Seven Pounds suffers from the fact that I am a genius. Yes, it's true. If I were a blithering idiot, Seven Pounds would have been a much better film, at least it would have been from my perspective. A few days ago, I bragged that I suspected how this movie was going to end and joked that I would not reveal my suspicions so I could lie in case I was wrong. Realizing the hit given to my credibility by that statement, I will say now that my suspicions were correct and that my general ideas of the movie's plot and how it would end turned out to be true. All the clues are in the title and the trailer. The movie's first 30 minutes filled in all the details so that I was put in the position of knowing the insane plan that Will Smith's character had undertaken and hoping that someone would be able to put a stop to it.
Will Smith plays Ben Thomas, an IRS agent whose actions aren't supposed to make sense until the end of the movie. Why was he so cruel to a blind customer service rep (played by Woody Harrelson)? Why is he moving out of his beautiful beach house and into a fleabag motel? Who's the boy named Tim? And who are the people whose names he invokes when his dedication to his plan begins to waiver? I will only say that they play a part in what I described as his insane plan and my, oh, my what and insane plan it is. The reason his plan is so insane is because events and the guilt and depression he has incurred because of them have driven Ben Thomas insane. I'm surprised by how many film critics and regular moviegoers have missed this. Oh, he's not violent. He doesn't hear voices that tell him to kill or to masturbate on his feces but do not be fooled by Ben's rational demeanor and calming smile. Ben Thomas is a man who did something for which he cannot forgive himself and has broken under that burden and now feels that the only way to redeem himself is to do something horrible.
Ben Thomas must have amazing powers of persuasion since he's managed to convince Dan (Barry Pepper), a lawyer who is also a life-long friend, to assist him. I don't know how a good friend could be talked into doing what Dan agrees to do. If Ben had come to me with his crazy ideas, I'd have gone to his family and made damn sure he was locked up. Ben's brother, whom we see from time to time, knew something was going on but didn't realize how truly serious it was until it was almost too late. The only hope for pulling Ben back from the brink is a woman named Emily Posa.

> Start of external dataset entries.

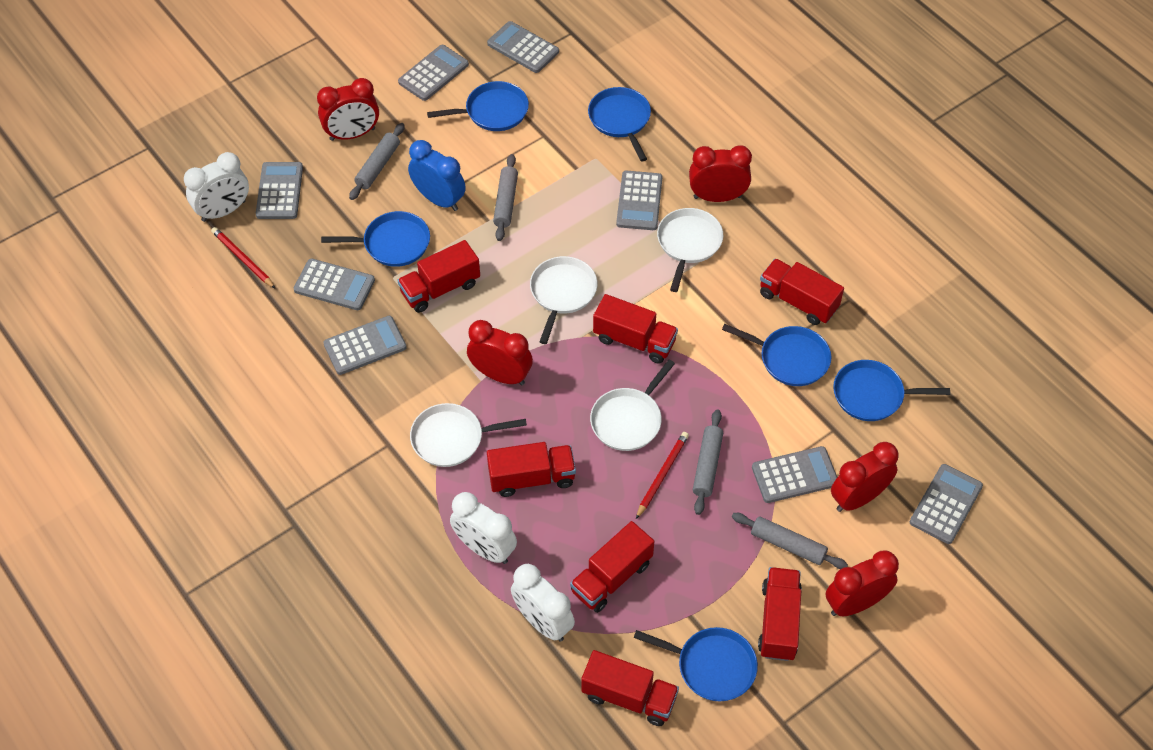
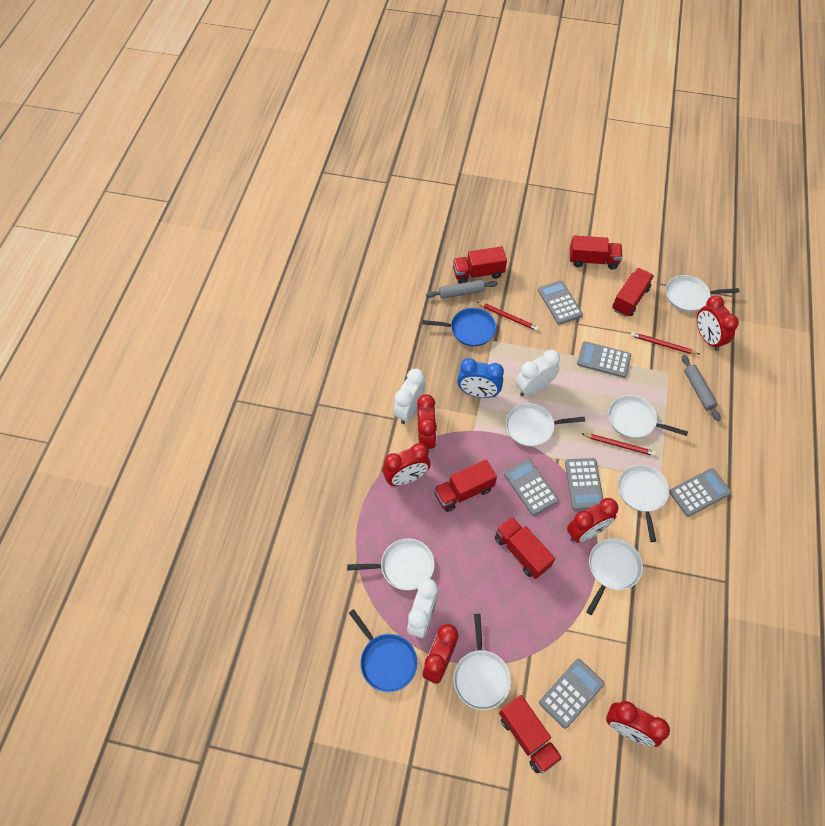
blue pan: [321,211,430,267] [427,81,529,131] [588,87,651,162] [634,627,758,702] [722,324,831,386] [833,360,950,421] = 6 -> [349,609,417,692] [423,308,496,346] = 2
grey calculator: [256,162,303,219] [294,259,375,310] [323,316,407,375] [398,45,469,101] [487,21,559,73] [616,171,663,230] [752,446,837,503] [910,464,983,544] = 8 -> [504,459,559,516] [538,280,583,325] [539,659,605,729] [565,458,603,510] [577,341,631,378] [669,468,731,517] = 6
grey rolling pin: [349,123,405,200] [493,154,518,241] [693,409,723,515] [732,513,848,569] = 4 -> [426,280,498,299] [682,355,721,421] = 2
red clock: [317,78,379,141] [467,320,533,385] [689,145,752,202] [825,551,899,616] [831,442,898,512] = 5 -> [383,443,431,486] [417,394,437,451] [422,624,458,684] [567,498,618,542] [606,701,670,747] [697,295,739,351] = 6
red pencil: [211,227,276,289] [636,432,689,519] = 2 -> [477,302,539,331] [581,433,656,456] [631,332,700,355] = 3
red truck: [397,240,480,313] [487,442,576,497] [570,521,654,613] [581,650,679,726] [593,294,678,364] [758,567,802,661] [760,259,844,325] = 7 -> [434,460,497,512] [453,246,507,283] [495,516,555,579] [499,695,562,774] [570,236,623,269] [612,268,654,317] = 6
white pan: [410,403,527,467] [530,256,597,344] [590,360,675,451] [657,208,723,292] = 4 -> [347,539,435,590] [453,614,511,710] [506,403,585,447] [586,538,643,615] [608,395,688,438] [618,465,669,542] [666,275,739,312] = 7

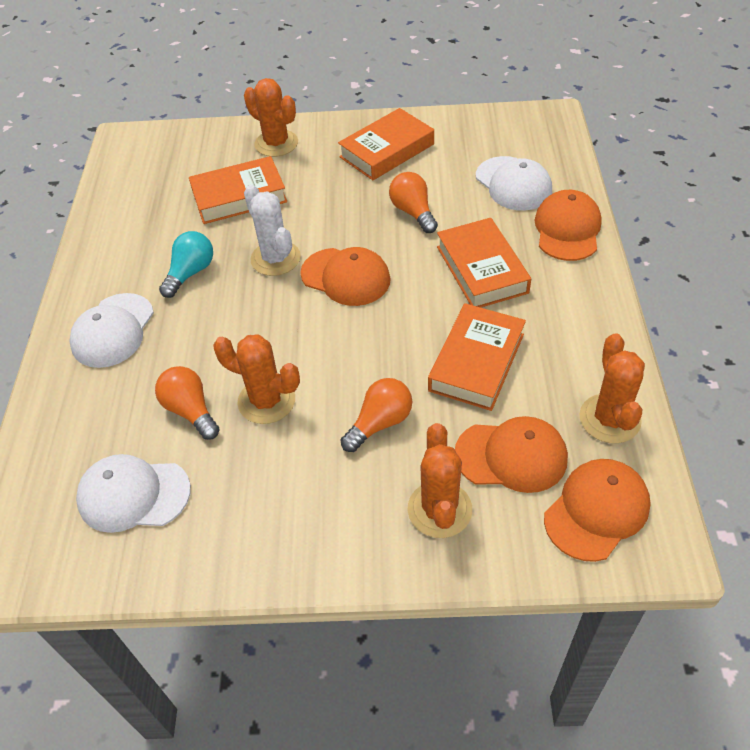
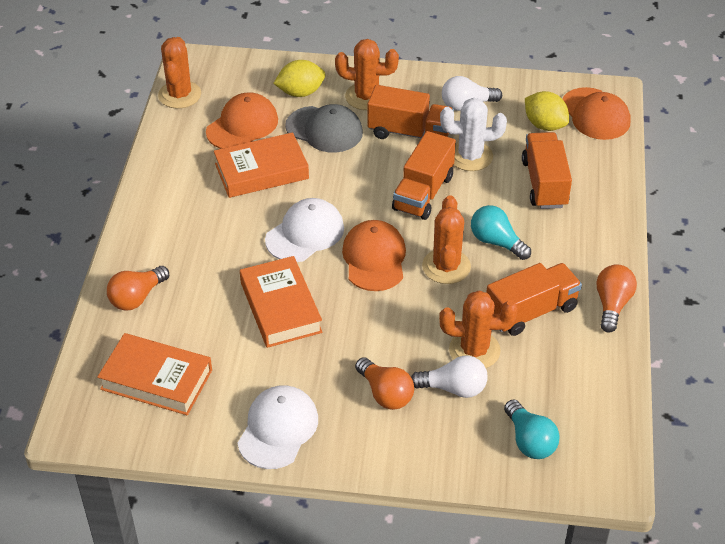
grey cap: none = 0 -> [285,104,363,153] = 1
orange book: [189,156,287,224] [338,108,434,180] [428,303,526,411] [437,218,531,308] = 4 -> [97,333,212,415] [214,132,309,198] [240,256,322,348] = 3
orange cap: [300,247,391,306] [455,416,568,493] [535,190,602,261] [544,459,651,562] = 4 -> [206,92,278,149] [342,220,406,291] [562,87,630,140] = 3
orange truck: none = 0 -> [367,85,454,139] [392,131,456,220] [486,263,582,336] [522,132,572,209] = 4
turquoise light bulb: [159,231,213,298] = 1 -> [471,205,531,260] [504,399,560,459] = 2
white cap: [70,293,154,368] [76,454,191,533] [476,156,552,211] = 3 -> [237,385,318,469] [265,198,344,262] = 2
white light bulb: none = 0 -> [411,356,488,398] [442,76,502,111] = 2
yellow lemon: none = 0 -> [273,60,325,97] [525,91,569,131] = 2

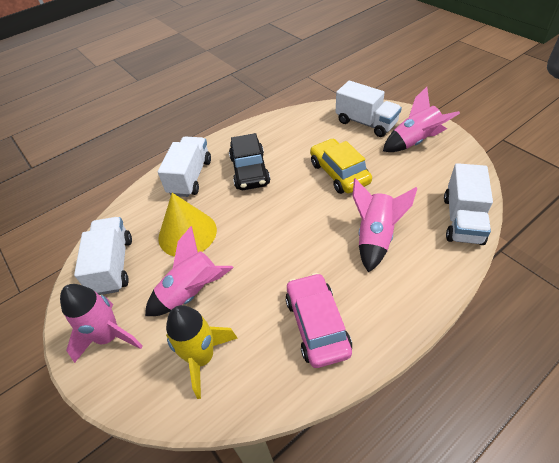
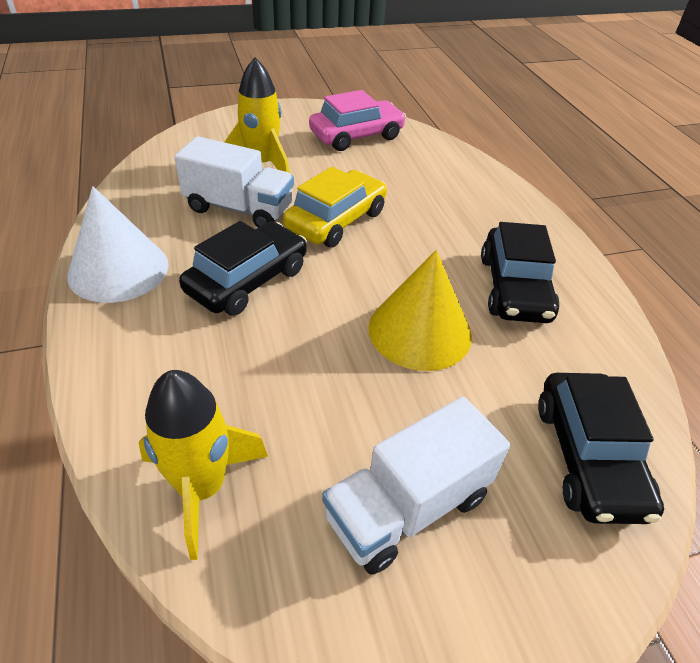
black car: [229,133,270,190] = 1 -> [179,221,307,316] [481,222,560,323] [538,373,664,524] = 3
pink rocket: [60,284,143,363] [145,226,233,316] [353,178,417,273] [383,87,460,152] = 4 -> none = 0
white cone: none = 0 -> [67,186,169,303] = 1
white truck: [74,217,132,295] [158,137,211,197] [336,81,402,137] [444,163,493,245] = 4 -> [174,136,294,227] [322,397,510,575] = 2
yellow rocket: [166,305,238,399] = 1 -> [138,370,268,560] [225,57,290,173] = 2

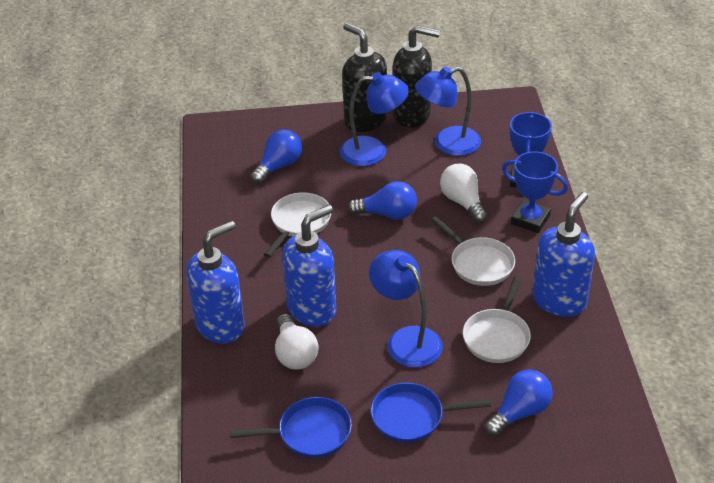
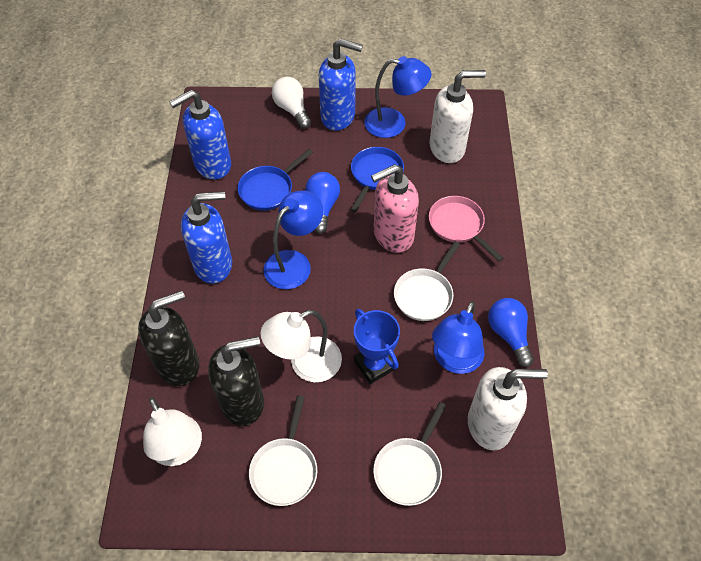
blue light bulb: [250,129,302,184] [348,181,417,220] [485,369,553,437] = 3 -> [305,172,340,234] [488,298,534,367] = 2
blue trophy: [502,151,568,233] [510,112,552,188] = 2 -> [354,309,400,384] = 1
pink pan: none = 0 -> [429,196,504,262] = 1
pink soap dispenser: none = 0 -> [371,164,419,253] = 1
white lamp: none = 0 -> [143,397,202,466] [260,310,342,382] = 2
white light bulb: [275,314,318,370] [440,164,488,223] = 2 -> [272,77,311,128] = 1
white soap dispenser: none = 0 -> [430,70,486,163] [468,367,548,450] = 2

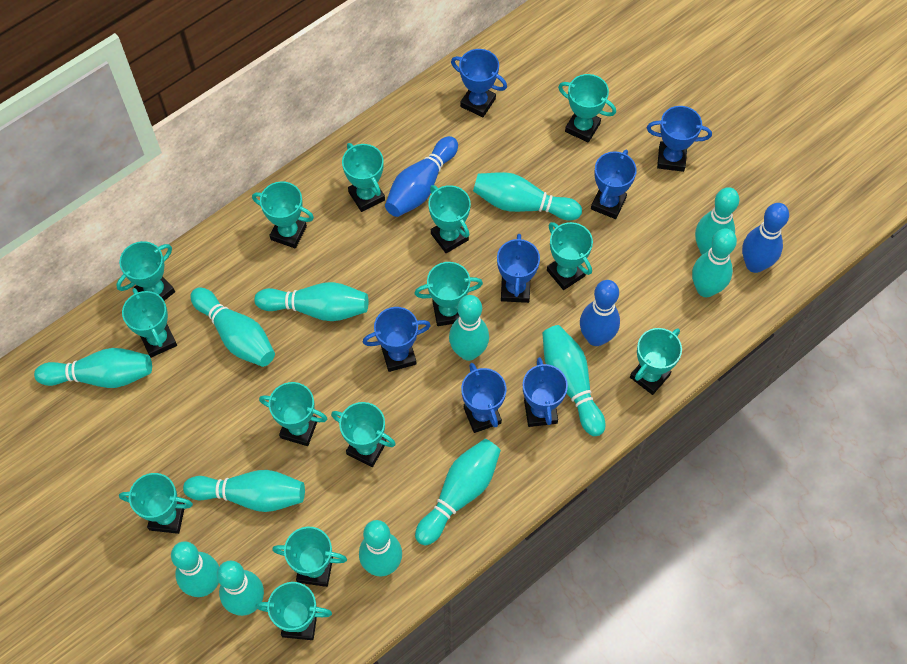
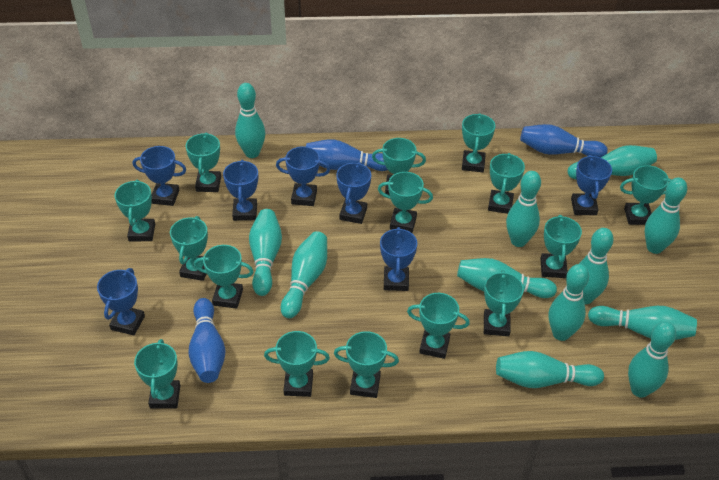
turquoise bowling pin: [34,348,152,388] [171,541,219,597] [183,470,305,512] [190,287,275,367] [217,561,264,616] [254,282,368,321] [359,520,402,577] [415,439,501,546] [449,295,489,361] [473,172,582,220] [542,325,605,436] [692,228,737,297] [695,187,739,254] = 13 -> [235,83,265,158] [249,209,282,296] [281,231,327,318] [457,258,557,298] [496,351,604,388] [506,171,541,247] [549,264,589,341] [568,145,657,179] [579,228,614,304] [588,306,697,340] [628,321,676,398] [645,177,687,254] = 12
turquoise trophy: [116,241,175,301] [119,473,193,534] [122,288,177,358] [252,181,314,248] [255,582,332,640] [259,382,327,446] [272,527,347,587] [331,402,396,467] [342,143,385,212] [414,262,483,326] [428,185,471,253] [547,222,593,290] [558,74,616,143] [630,328,682,395] = 14 -> [115,180,155,241] [134,339,181,408] [170,216,208,281] [186,132,221,192] [194,245,254,309] [264,331,330,397] [334,331,399,398] [372,138,426,195] [378,172,433,233] [407,293,470,359] [462,113,495,172] [484,270,524,336] [488,153,525,214] [540,215,582,278] [620,165,672,225] = 15

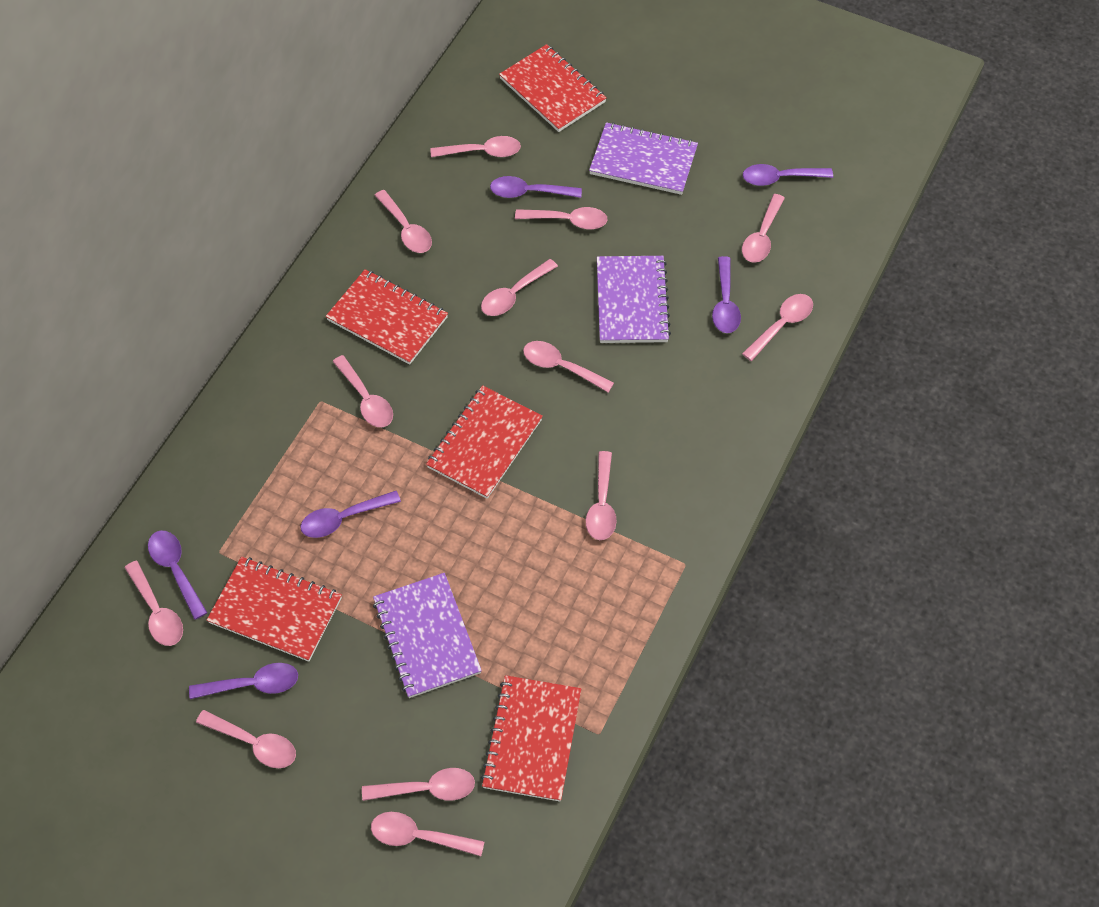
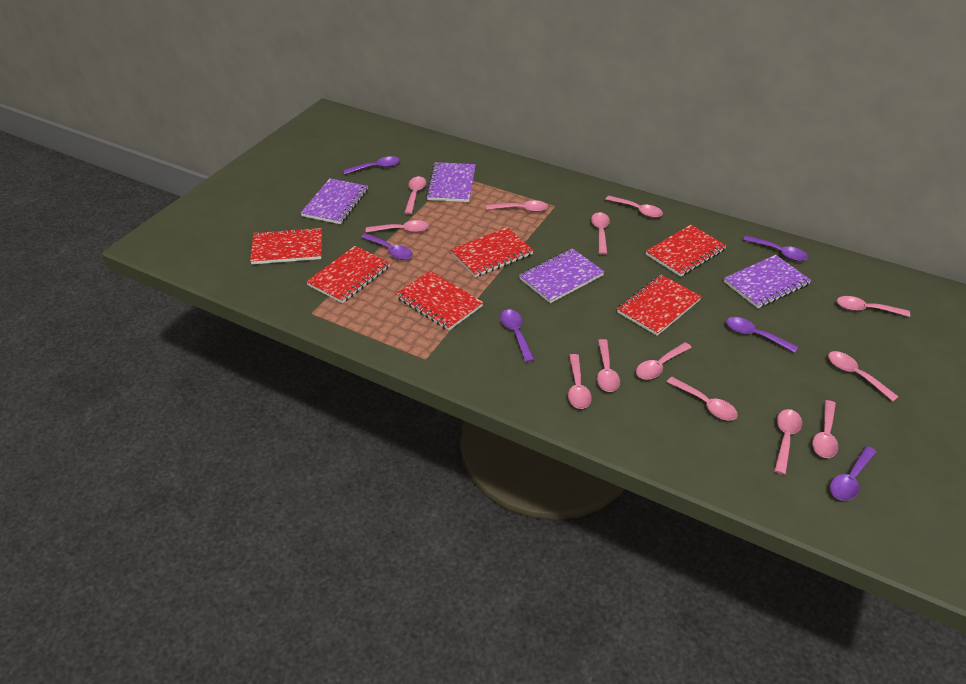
purple notebook: [373,573,482,698] [589,122,698,195] [597,256,671,343] = 3 -> [301,178,368,224] [426,162,476,202] [519,248,604,303] [724,255,811,308] = 4
red notebook: [207,557,342,662] [326,269,448,365] [426,385,543,499] [481,675,581,801] [499,44,607,132] = 5 -> [250,227,322,264] [306,246,390,303] [396,271,483,331] [450,227,534,277] [617,275,702,336] [646,225,727,277] = 6

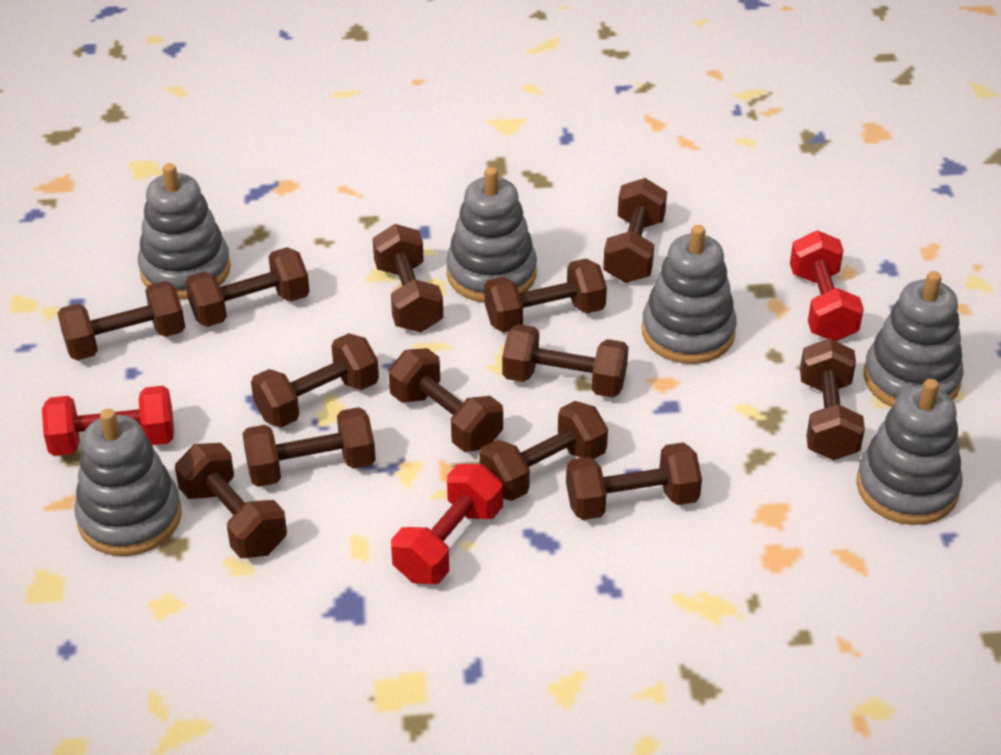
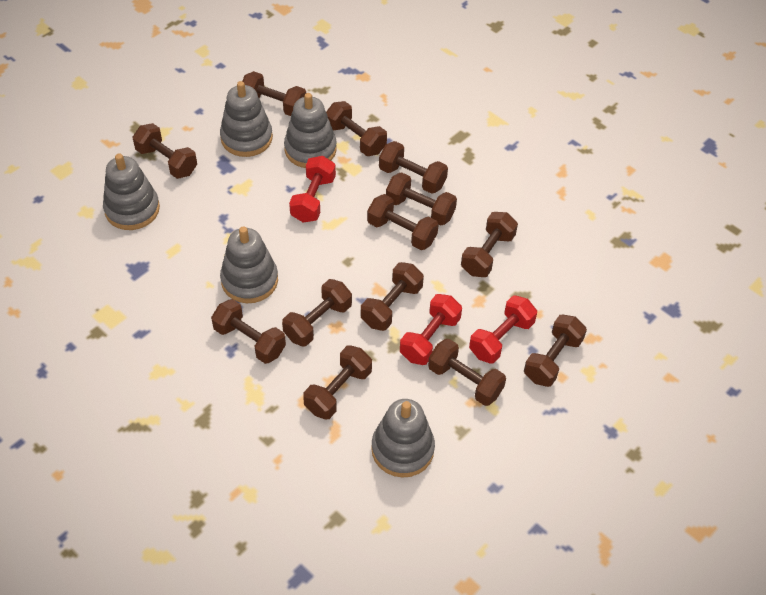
grey stacking toy: [74,408,182,556] [138,163,231,299] [446,167,537,303] [642,225,737,364] [856,379,963,525] [864,271,964,407] = 6 -> [103,153,160,230] [220,81,273,157] [220,226,278,303] [284,93,337,168] [371,399,435,478] = 5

Played by Rosario Dawson, Emily Posa is a woman who is slowly dying of a congenital heart defect. She also plays a role in Ben's plan. He didn't intend to get to know her in any serious way and she didn't intend to become dependent on his company and his kindness, but both of those things happened and they begin to fall in love. It really wasn't fair for Ben since it would be very difficult even under the best of circumstances to avoid falling in love with Rosario Dawson and it's impossible here where she's alone, vulnerable and in need of someone to help alleviate the fear of her impending death. It's a testament to Will Smith's acting ability that he never has to say out loud that his love for Emily is making him doubt his choices. Whether it will be enough to pull him back from the brink is another matter.
The payoff most moviegoers will receive from Seven Pounds comes when all questions are answered and you receive what M. Night Shyamalan has called a Paradigm Shift where you suddenly realize the significance of what you have been watching and see the logic behind what, up till then, had appeared to be nonsense. Since I figured it out early, my payoff had to come mainly from Will Smith's performance. He's the kind of actor who makes you root for Ben, who infuses him with the certainty that his actions are correct and are the only way for him to make up for his sins. They aren't, of course. As I've said here and to some fellow audience members, Ben's actions were the actions of a man who struggled so hard against his guilt and his grief that he was driven mad as a result.
So, did I like it? Yes, I liked it as a character study of a good man who makes the wrong choices because of his warped view of the world. Most others will like it because of the mysteries involved. They will say, "Oh, of course," at the end and wonder how they missed all the clues.
I wonder if, these days anyway, there's another actor who could have made enough people come out in cold and snowy weather and get them to watch a movie that deals with depressing subject matter during the holiday season. The very idea is madness, which probably made them identify with the character even more.
*Using today's exchange rate, this is the current value in American money of seven pounds.